ERIC FONER: They talk about its doom, but as Lincoln said, it might last a hundred more years. It’s doomed, but maybe way in the future. One of the advantages of the internationalist perspective that Matt talked about in the book is that it does make you realize that slavery was expanding not only in the United States, but also in Brazil and Cuba. Those were the three great slaveholding societies of the nineteenth century.
MATT KARP: Here’s a useful little fact: in 1860, on the eve of the American Civil War, there were more slaves in the Western Hemisphere than at any other point in history. Slavery was not going away; it was not dying out, even though it had been abolished in Haiti, of course, by revolution, in the British empire, in the Latin American nations, which had rebelled against Spain. It was still dynamic and growing, so that was the frame of mind that these Southern slaveholders brought into this period.
There’s a character in the book — a senator from Virginia who’s the chairman of the finance committee across the 1850s, one of the most powerful guys in Washington. He’s kind of lost in the sands of time, Robert Mercer Taliaferro Hunter.
He gave a speech at one point in 1850 where he does a thought experiment: imagine if slavery had been abolished everywhere at the time of British abolition. And he says, “Imagine this: no cotton. No sugar. Little coffee, less tobacco.” He makes the world sound really bleak without slavery. He’s this sort of rumpled, conservative, country-born Virginian, but he has this global perspective.
That global perspective really enforces their confidence about slavery’s place at the heart of the world economy.

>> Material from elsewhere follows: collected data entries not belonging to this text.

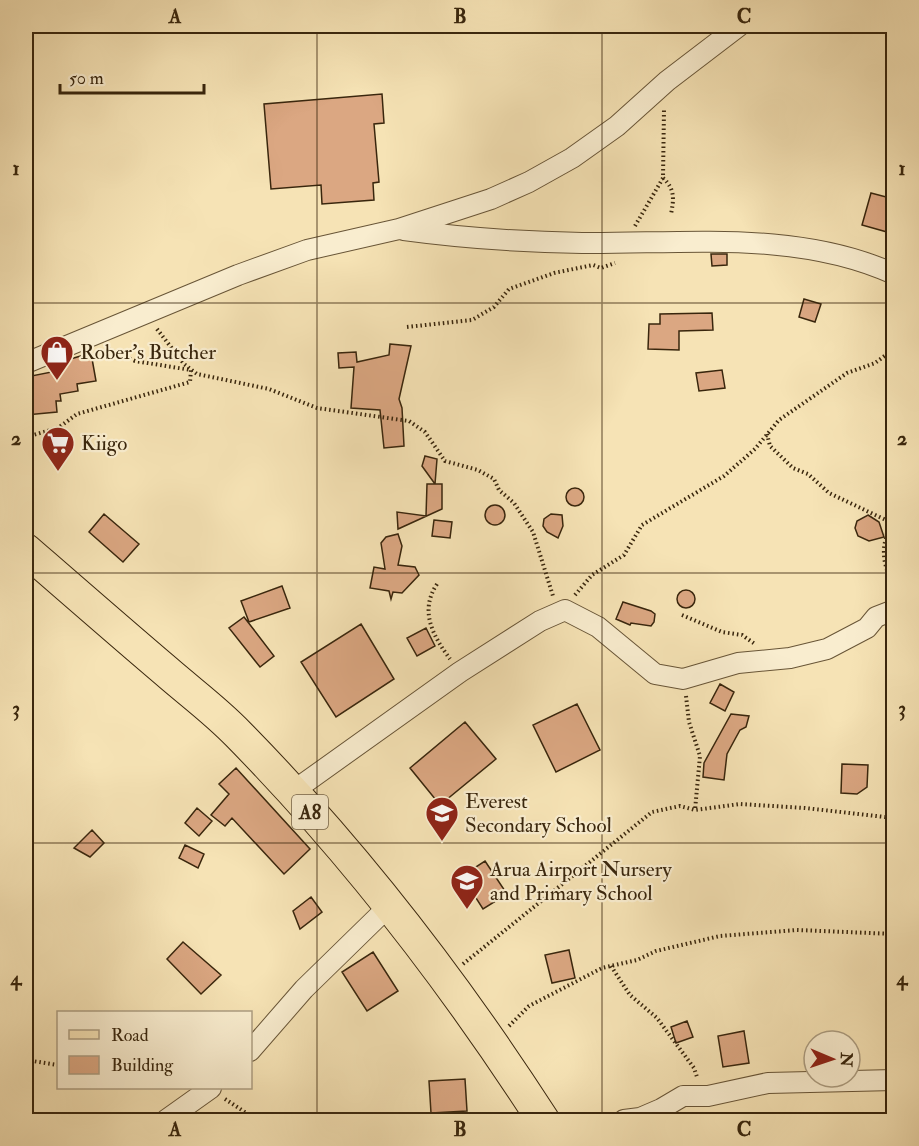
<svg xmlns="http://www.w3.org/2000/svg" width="919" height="1146" font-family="'IM FELL Double Pica',serif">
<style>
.building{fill:#dba782;stroke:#39260d;stroke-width:1.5}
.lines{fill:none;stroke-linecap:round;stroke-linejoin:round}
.street-casing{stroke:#685537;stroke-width:22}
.primary-casing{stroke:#39260d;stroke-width:34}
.path{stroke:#39260d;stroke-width:4;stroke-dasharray:1.5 3;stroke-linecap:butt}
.street{stroke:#f9edcf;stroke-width:20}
.primary{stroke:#f6e3b5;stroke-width:32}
.grid{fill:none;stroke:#39260d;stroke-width:1.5;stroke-opacity:0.55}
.labels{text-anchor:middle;stroke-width:4.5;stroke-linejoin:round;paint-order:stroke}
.shield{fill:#f9edcf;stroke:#736247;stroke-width:1.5}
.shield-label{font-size:20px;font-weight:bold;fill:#39260d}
.poi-label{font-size:21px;fill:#39260d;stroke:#f9edcf;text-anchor:start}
.neatline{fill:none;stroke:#39260d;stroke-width:2}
.grid-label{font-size:20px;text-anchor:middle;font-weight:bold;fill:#39260d}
</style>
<rect width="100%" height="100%" fill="#f6e3b5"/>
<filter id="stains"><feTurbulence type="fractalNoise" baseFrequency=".00333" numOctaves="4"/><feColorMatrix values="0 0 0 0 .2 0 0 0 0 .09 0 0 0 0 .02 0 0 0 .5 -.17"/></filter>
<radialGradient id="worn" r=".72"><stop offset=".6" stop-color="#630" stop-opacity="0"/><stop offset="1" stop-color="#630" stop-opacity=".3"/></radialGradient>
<!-- building -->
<path class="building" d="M382,94L384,123L374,124L379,182L373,183L374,200L322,204L321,185L271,189L264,104Z
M871,193L894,199L887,232L862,225Z
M711,254H727V265L712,266Z
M804,299L821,304L815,322L799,317Z
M712,313L713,330L679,331V350L648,349L649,324H660V314Z
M390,344L411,346L399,399L402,408L404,446L384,448L380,410L351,408L354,367L339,368L338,353L356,352L357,362L389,355Z
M91,353L96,381L77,384L78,391L60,394L61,401H56L57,412L26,415V377L62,370L60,362Z
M722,370L725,388L699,391L696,373Z
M425,456L437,459L435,484H442V509L398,529L397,512L426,516L427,484H435L422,466Z
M566 497a9 9 0 1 1 18 0a9 9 0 1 1-18 0Z
M485 515a10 10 0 1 1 20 0a10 10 0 1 1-20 0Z
M104,514L139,544L123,562L89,532Z
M551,514L562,515L563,526L558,538L547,532L543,526L544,519Z
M868,515L879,522L884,537L869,541L858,536L855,528L857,521Z
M434,520L452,522L450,538L432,536Z
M398,534L402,546L398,565L415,567L419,575L402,593L393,592L391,599L389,591L370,588L374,567L385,569L381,543L386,537Z
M282,586L290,608L249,622L241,601Z
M677 599a9 9 0 1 1 18 0a9 9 0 1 1-18 0Z
M623,602L651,611L655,614L654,622L651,626L631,623L630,625L616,619Z
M244,617L274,656L260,667L229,628Z
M361,624L394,679L336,717L301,662Z
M426,628L435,646L417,656L407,638Z
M720,684L734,692L725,711L710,703Z
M577,704L600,750L556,772L533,725Z
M731,714L749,716L746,727L740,730L727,754L724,780L703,777L704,763Z
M465,722L496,759L440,805L410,768Z
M842,764L868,765L867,787L857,794L841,793Z
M236,768L310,849L284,874L232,818L225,826L211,815L229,794L219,784Z
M197,808L212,821L199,836L185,823Z
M92,830L104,843L90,857L74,848Z
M185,845L204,854L198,868L179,858Z
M485,861L507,894L483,909L462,876Z
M311,897L322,912L300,929L293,911Z
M183,942L221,975L201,994L167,959Z
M569,950L575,978L552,983L545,955Z
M373,952L398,991L367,1011L342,972Z
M687,1021L693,1037L676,1043L671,1027Z
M744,1031L749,1063L723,1067L718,1036Z
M465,1079L467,1111L431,1113L429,1081Z"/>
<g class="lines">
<defs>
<path id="street" d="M404,230C463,238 523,242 582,243C685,244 798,230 894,274
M26,363L238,275L307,250L399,229L491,199L529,182L572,158L617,126L667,81L739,26
M292,792L460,672L540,621L565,610L598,627L655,674L683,679L738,663L790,658L827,649L867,628L876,617L894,610
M250,1051L304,989L389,906
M166,1120L211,1088
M624,1120L640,1118L661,1109L683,1096H708L768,1083L894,1080"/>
<path id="primary" d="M26,550C72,590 119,631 166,671C190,692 216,711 238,734C353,851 454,982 543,1120"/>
</defs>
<!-- street casing -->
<use href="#street" class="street-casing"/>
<!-- primary casing -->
<use href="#primary" class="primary-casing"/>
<!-- path -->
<path class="path" d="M663,178C675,189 674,199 671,214
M635,226L663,178L664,109
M407,327L472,320L494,307L509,289L554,273L593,265L601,268L615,263
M157,329L184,364L197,374L269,389L317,408L409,421L425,432L445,461L478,470L494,479L499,490L514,503L533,532L553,596
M767,434L770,446L793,468L808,474L829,493L888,521C889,534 883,542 884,554C884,566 891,578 892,593
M26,437L58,428L77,414L190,382L191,370L135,361L108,349
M437,584C419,611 433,636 450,659
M575,595L592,575L624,555L642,525L724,476L755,449L779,420L847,373L875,363L894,349
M682,615L722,632L742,635L755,644
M686,696L689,722L700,756L695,810
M463,964L652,812L680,806L695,810L740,804L805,808L894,818
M611,966L630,995L657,1018L694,1068L697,1077
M509,1026L529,1006L602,968L637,960L656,951L720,936L797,930L894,934
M26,1060L58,1065
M225,1099L257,1120"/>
<!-- street -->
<use href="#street" class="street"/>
<!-- primary -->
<use href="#primary" class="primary"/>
</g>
<!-- grid -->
<path class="grid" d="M317,26V1120M602,26V1120M26,303H894M26,573H894M26,843H894"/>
<!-- icons -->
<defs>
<symbol id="shop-pin" viewBox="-11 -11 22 30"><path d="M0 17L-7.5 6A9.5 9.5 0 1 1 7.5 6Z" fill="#8f2418" stroke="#f9edcf"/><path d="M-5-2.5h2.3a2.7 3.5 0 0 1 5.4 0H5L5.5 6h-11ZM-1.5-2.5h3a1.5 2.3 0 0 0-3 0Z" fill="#fff"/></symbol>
<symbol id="supermarket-pin" viewBox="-11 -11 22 30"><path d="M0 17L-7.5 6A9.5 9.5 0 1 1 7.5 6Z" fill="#8f2418" stroke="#f9edcf"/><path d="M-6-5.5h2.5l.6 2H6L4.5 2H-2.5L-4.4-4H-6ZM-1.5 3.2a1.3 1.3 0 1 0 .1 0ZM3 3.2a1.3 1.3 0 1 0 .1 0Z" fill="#fff"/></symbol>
<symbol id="school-pin" viewBox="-11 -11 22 30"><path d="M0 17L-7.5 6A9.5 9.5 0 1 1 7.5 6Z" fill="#8f2418" stroke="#f9edcf"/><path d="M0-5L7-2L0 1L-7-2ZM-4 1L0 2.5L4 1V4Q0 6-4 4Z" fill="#fff"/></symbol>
</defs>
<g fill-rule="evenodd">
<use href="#shop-pin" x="38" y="333" width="38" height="52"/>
<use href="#supermarket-pin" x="39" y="424" width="38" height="52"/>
<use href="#school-pin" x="423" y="794" width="38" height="52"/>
<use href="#school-pin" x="448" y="862" width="38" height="52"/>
</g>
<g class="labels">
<!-- shield labels -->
<rect class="shield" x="292" y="795" width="36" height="34" rx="4.5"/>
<g class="shield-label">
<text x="310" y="819">A8</text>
</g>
<!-- poi labels -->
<g class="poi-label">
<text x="80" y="359">Rober's Butcher</text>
<text x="81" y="450">Kiigo</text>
<text x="465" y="808">Everest<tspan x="465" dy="24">Secondary School</tspan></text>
<text x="490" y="876">Arua Airport Nursery<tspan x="490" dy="24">and Primary School</tspan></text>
</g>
</g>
<!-- margin -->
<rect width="919" height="1146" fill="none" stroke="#f6e3b5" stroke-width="66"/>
<!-- legend -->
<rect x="57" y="1011" width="195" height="78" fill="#f9edcf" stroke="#ac9d81" stroke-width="1.5"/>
<rect x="69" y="1030" width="30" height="9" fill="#f6e3b5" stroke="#ac9d81" stroke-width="1.5"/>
<text x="111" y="1041" font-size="18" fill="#39260d">Road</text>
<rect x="69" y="1056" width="30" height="18" fill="#dba782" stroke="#ac9d81" stroke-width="1.5"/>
<text x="111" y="1071" font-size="18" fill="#39260d">Building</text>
<!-- north arrow -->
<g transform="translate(832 1059) rotate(92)"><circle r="28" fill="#f9edcf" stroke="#ac9d81" stroke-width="1.5"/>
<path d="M0-4.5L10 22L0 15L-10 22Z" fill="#8f2418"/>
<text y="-9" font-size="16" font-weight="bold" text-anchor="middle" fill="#39260d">N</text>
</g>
<!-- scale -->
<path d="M60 84v9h144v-9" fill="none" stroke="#39260d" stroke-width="3"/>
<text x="69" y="84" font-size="18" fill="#39260d" stroke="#f9edcf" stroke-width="4.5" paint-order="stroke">50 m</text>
<rect x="33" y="33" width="853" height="1080" class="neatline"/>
<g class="grid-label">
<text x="175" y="23">A</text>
<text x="460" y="23">B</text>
<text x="744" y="23">C</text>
<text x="16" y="175">1</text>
<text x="902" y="175">1</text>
<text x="16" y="445">2</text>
<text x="902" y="445">2</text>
<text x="16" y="715">3</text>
<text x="902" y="715">3</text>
<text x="16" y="985">4</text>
<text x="902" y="985">4</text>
<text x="175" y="1136">A</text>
<text x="460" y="1136">B</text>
<text x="744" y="1136">C</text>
</g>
<rect width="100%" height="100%" filter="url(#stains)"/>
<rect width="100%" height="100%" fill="url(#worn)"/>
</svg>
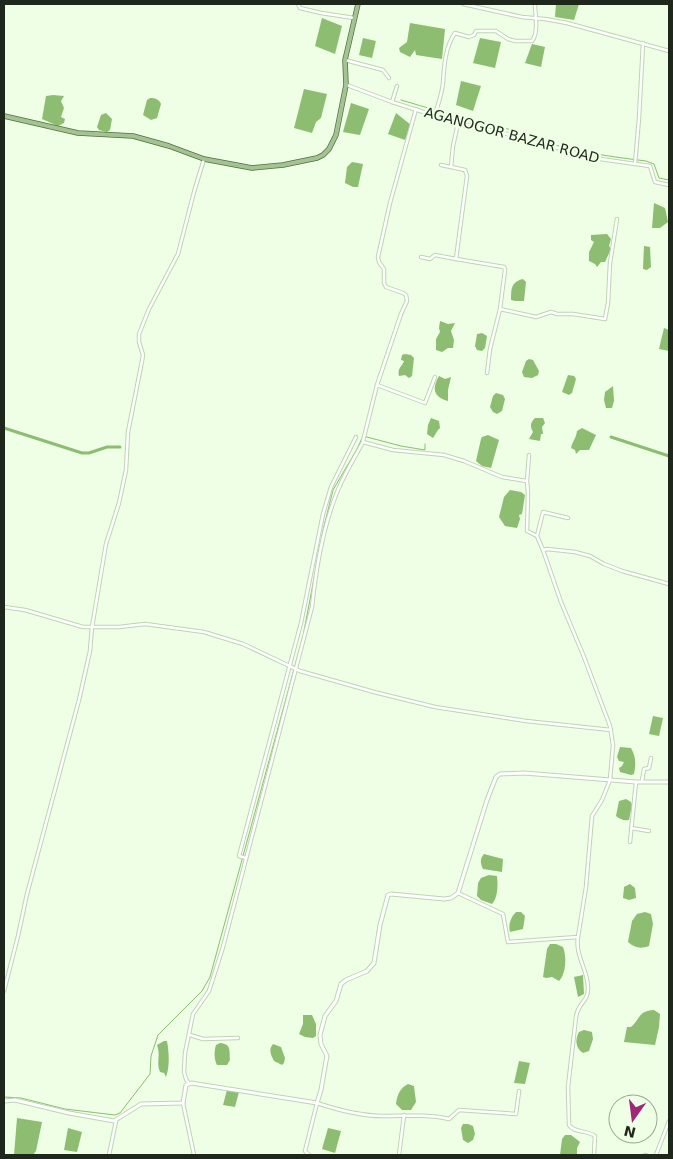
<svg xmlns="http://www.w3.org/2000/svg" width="673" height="1159" viewBox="0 0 673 1159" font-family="'DejaVu Sans',sans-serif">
<rect width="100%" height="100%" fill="#eeffe6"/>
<!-- water -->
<g fill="#8cbd71">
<polygon points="556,4 579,4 574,20 555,17"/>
<polygon points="322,18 342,26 335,54 315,46"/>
<polygon points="410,23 445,29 442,59 416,55 415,50 410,57 400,52 399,48 407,42"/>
<polygon points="363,38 376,41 372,58 359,55"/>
<polygon points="480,38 501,42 495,68 473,63"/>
<polygon points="532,44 545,47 541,67 525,63"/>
<polygon points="461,81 481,86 473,111 456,105"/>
<polygon points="304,89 327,94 321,118 316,122 312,133 294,128"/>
<polygon points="53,95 64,96 61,101 64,108 61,117 65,119 64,123 58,126 42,119 46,96"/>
<path d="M150 98C155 98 159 99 161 104L157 118 151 120 143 115 147 100Z"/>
<polygon points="351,103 369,109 360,135 343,132"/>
<polygon points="106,113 112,119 110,130 107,132 99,130 97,127 101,115"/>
<polygon points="396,113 411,125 405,140 388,134"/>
<polygon points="352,162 363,164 358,187 353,187 345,183 347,167"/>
<polygon points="654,203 665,208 668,222 660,228 652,228"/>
<polygon points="607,234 611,239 609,246 611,249 605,262 601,262 597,267 595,264 589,261 589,252 594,242 591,240 591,235"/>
<polygon points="644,246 650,247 651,267 647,270 643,269"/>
<path d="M523 279 526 282 524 301H515L511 300C511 289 511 282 523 279Z"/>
<polygon points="440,321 448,324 455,323 451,331 454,340 453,348 448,348 442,352 436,350 436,339 440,332 439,328"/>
<polygon points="664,328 669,330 669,351 659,349"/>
<polygon points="482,333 487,336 485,348 482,351 477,350 475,346 477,334"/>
<path d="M405 354 411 355 414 358 412 376 409 378 405 375 399 376C397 368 402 367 404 361L401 360 402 355Z"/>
<polygon points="529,359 533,360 539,371 538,375 532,378 524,377 522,372 526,361"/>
<polygon points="568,375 574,376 576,379 572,393 569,395 562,392"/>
<path d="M439 376 445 379 451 377 448 390V401C433 397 432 388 439 376Z"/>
<polygon points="613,386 614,401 612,408 606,408 604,400 605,392"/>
<polygon points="496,393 503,395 505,399 502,411 497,414 493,412 490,407 493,396"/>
<polygon points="431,418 439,421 440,428 438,430 433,438 427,434 428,425"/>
<path d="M535 418H543L545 423 542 427 543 434H541L540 441 529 439 533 432C530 426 530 423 535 418Z"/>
<path d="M582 428 596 435 589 450H580L576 454 575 450 571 448C572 442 576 439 577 431Z"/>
<polygon points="488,435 499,440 491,468 482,466 476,461 481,439 482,437"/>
<polygon points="510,490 521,492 525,495 522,514 519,515 520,519 517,528 505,526 499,517 504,497"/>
<polygon points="653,716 663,718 659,736 649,734"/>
<path d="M620 747 631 748C636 757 636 764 634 774L631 775 620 772 619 768 622 766 624 762 619 761 617 757Z"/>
<path d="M626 799 631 802 632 805 629 820C623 821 620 819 616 816L619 801Z"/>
<path d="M484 854 503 859 502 872 483 869C480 863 480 859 484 854Z"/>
<path d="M489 875 497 876C498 885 498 897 492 904L481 900 477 896 478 883 481 878Z"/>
<polygon points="630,884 635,888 636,898 629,900 623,898 624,887"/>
<path d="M516 912H521L525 916 523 929 510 932C508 924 511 917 516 912Z"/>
<path d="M645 912 651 914 653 924 649 946C640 949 635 948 628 942L632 921 637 914Z"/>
<path d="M550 944H556L563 947C567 957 566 974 559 981L552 977 546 978 543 977 547 949Z"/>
<polygon points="583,975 584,994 578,997 574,977"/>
<path d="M654 1010 660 1014 659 1027 655 1045 624 1042 627 1027H631C641 1018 638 1011 654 1010Z"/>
<polygon points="303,1015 312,1015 316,1024 316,1036 313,1038 305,1037 299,1034 303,1024"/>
<path d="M584 1030 592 1032 593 1039 589 1051 583 1053C575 1048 575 1039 579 1032Z"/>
<path d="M164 1041H167C169 1052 170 1067 166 1077L164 1073 160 1072C156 1063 161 1055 157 1045Z"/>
<path d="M220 1043C232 1044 229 1051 230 1060L227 1065H217C214 1059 214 1051 216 1045Z"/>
<path d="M273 1044 281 1047 285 1058 284 1063 282 1065 274 1061C271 1055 268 1050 273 1044Z"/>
<polygon points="519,1061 530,1063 525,1084 514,1083"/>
<path d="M408 1084 414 1086 416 1102 411 1110H402L396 1104C397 1095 400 1088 408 1084Z"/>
<polygon points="227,1090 239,1092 235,1107 223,1105"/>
<polygon points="17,1118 42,1122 36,1151 33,1155 14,1155"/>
<polygon points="463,1124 468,1124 473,1126 475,1134 473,1140 468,1143 463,1140 461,1128"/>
<polygon points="68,1128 82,1132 77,1152 64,1150"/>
<polygon points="328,1128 341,1131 335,1153 322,1149"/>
<polygon points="565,1135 571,1135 580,1142 577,1148 577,1155 560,1155 562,1139"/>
</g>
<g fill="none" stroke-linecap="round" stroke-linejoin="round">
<!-- stream -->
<g stroke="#8cbd71" stroke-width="1">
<path d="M401 100C434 110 467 119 501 127 519 131 534 140 552 144 582 153 614 157 646 161L654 164 659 178 669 180"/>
<polyline points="304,631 324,526 333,490 357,449 363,436 401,446 425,450 425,444"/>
<polyline points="4,1097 21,1098 65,1109 115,1115 120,1113 150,1074 151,1056 158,1035 202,991 210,977 302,640"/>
</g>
<!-- canal -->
<g stroke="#8cbd71" stroke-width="3">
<polyline points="4,428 82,453 89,453 107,447 120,447"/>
<polyline points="611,437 669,456"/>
</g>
<!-- minor casing -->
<g stroke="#bfd3b4" stroke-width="4.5">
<g id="minor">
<polyline points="298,4 300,8 321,13 354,18"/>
<polyline points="463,4 522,17 545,19 567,23 669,51"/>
<polyline points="345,60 383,70 389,78"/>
<polyline points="347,85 392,102 458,123 516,136 593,158 650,166 655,182 669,185"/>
<polyline points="392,102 397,86"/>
<path d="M435 115C438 104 442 94 443 83 444 67 445 47 455 33L469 37 474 35 476 31H496L508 39 515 41H532C539 32 535 15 535 4"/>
<polyline points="635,164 639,118 643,43"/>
<polyline points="441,165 451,167"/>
<polyline points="421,257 430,259 435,255 456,259 467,176 465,170 451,167 453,146 458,123"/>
<polyline points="456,259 504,267 505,270 500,309 490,349 487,373"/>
<polyline points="500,309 536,317 551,312 557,314 573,314 605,319 608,303 610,263 617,219"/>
<polyline points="377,385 425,403 435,377"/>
<polyline points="363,441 377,385 401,314 407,301 406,295 403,293 386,287 384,283 384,269 379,262 378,257 390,203 416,109"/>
<polyline points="527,481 529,455"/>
<polyline points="537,536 543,512 568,518"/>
<polyline points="4,607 25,610 83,627 119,627 145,624 204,632 243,644 300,671 374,692 435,707 526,721 611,730"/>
<polyline points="642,781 644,769 649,768 651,758"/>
<polyline points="631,828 649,831"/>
<polyline points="630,842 636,782"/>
<polyline points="246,858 239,856 301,623 323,514 331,487 356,437"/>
<polyline points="458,893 503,914 508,942 578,937 586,887 592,816 602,800 610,780 613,745 610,726 584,657 561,602 543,550 547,549 575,552 590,556 604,564 622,571 669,584"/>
<path d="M578 937C575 956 588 970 588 988 588 1003 578 1002 576 1017L568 1087 569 1125C574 1133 587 1130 595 1136L594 1155"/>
<polyline points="4,991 18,936 27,894 79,700 90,651 92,627 106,544 119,503 126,470 128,432 142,361 143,355 139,342 139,334 149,309 178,254 194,192 204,159"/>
<polyline points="190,1035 203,1039 238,1038"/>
<path d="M189 1084 186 1079 184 1072 185 1053 193 1014 209 991 223 947 312 607C316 568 323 526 338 490 345 473 355 457 363 442L393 450 444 455 464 461 502 477 527 481 528 493 527 531 537 536 543 550"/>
<polyline points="183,1103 194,1155"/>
<polyline points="109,1155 116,1121"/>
<path d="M309 1155 305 1151 317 1103C338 1110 361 1116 383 1116 405 1116 427 1114 449 1119L459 1110 516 1114 519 1091"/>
<polyline points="399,1155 404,1115"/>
<polyline points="645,1155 646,1155"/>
<polyline points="656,1155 669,1121"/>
</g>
</g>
<!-- secondary casing -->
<g stroke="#bfd3b4" stroke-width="5">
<polyline id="secondary" points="4,1101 15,1100 69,1113 114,1121 141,1104 183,1103 186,1085 191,1083 317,1103 321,1090 326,1061 327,1056 321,1044 320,1035 325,1016 336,1001 341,984 346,980 367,971 374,963 380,925 388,895 391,894 444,899 451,898 458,893 487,800 496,777 500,774 524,773 636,782 669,782"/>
</g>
<!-- primary casing -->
<g stroke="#4e713b" stroke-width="5.5">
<polyline id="primary" points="4,116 78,133 133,136 169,146 204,159 252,168 283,165 317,158 323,155 329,149 336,135 346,85 345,60 358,4"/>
</g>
<!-- minor -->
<use href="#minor" stroke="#fff" stroke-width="2.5"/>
<!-- secondary -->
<use href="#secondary" stroke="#fff" stroke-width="3"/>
<!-- primary -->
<use href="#primary" stroke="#a4c294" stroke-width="4"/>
</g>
<g text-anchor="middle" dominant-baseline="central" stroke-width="5" stroke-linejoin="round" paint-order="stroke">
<!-- street labels -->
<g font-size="14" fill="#1f261b" stroke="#eeffe6">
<text transform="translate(512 135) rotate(15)">AGANOGOR BAZAR ROAD</text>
</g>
</g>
<!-- border -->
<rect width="673" height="1159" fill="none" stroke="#1f261b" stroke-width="10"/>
<!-- north arrow -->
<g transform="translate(633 1119) rotate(194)"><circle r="24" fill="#eeffe6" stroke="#9ba895"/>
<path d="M0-4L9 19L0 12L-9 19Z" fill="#a22578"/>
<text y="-8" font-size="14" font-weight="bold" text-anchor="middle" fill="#1f261b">N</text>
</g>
</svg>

All these industrializing societies are buying more and more slave goods. Slave societies look like they are outpacing the emancipated societies, which are less productive from a pure export perspective because they’re not coercing the workers as directly.
ERIC FONER: One of the interesting things you talk about is the intellectual world of the 1850s, where scientific racism was very rapidly gaining a hold on “enlightened” thought, the pseudoscience of craniology. The notion that human beings were divided into groups called races, and some of them were superior, and some of them were inferior, was more powerful in this period than it had been thirty or forty years before.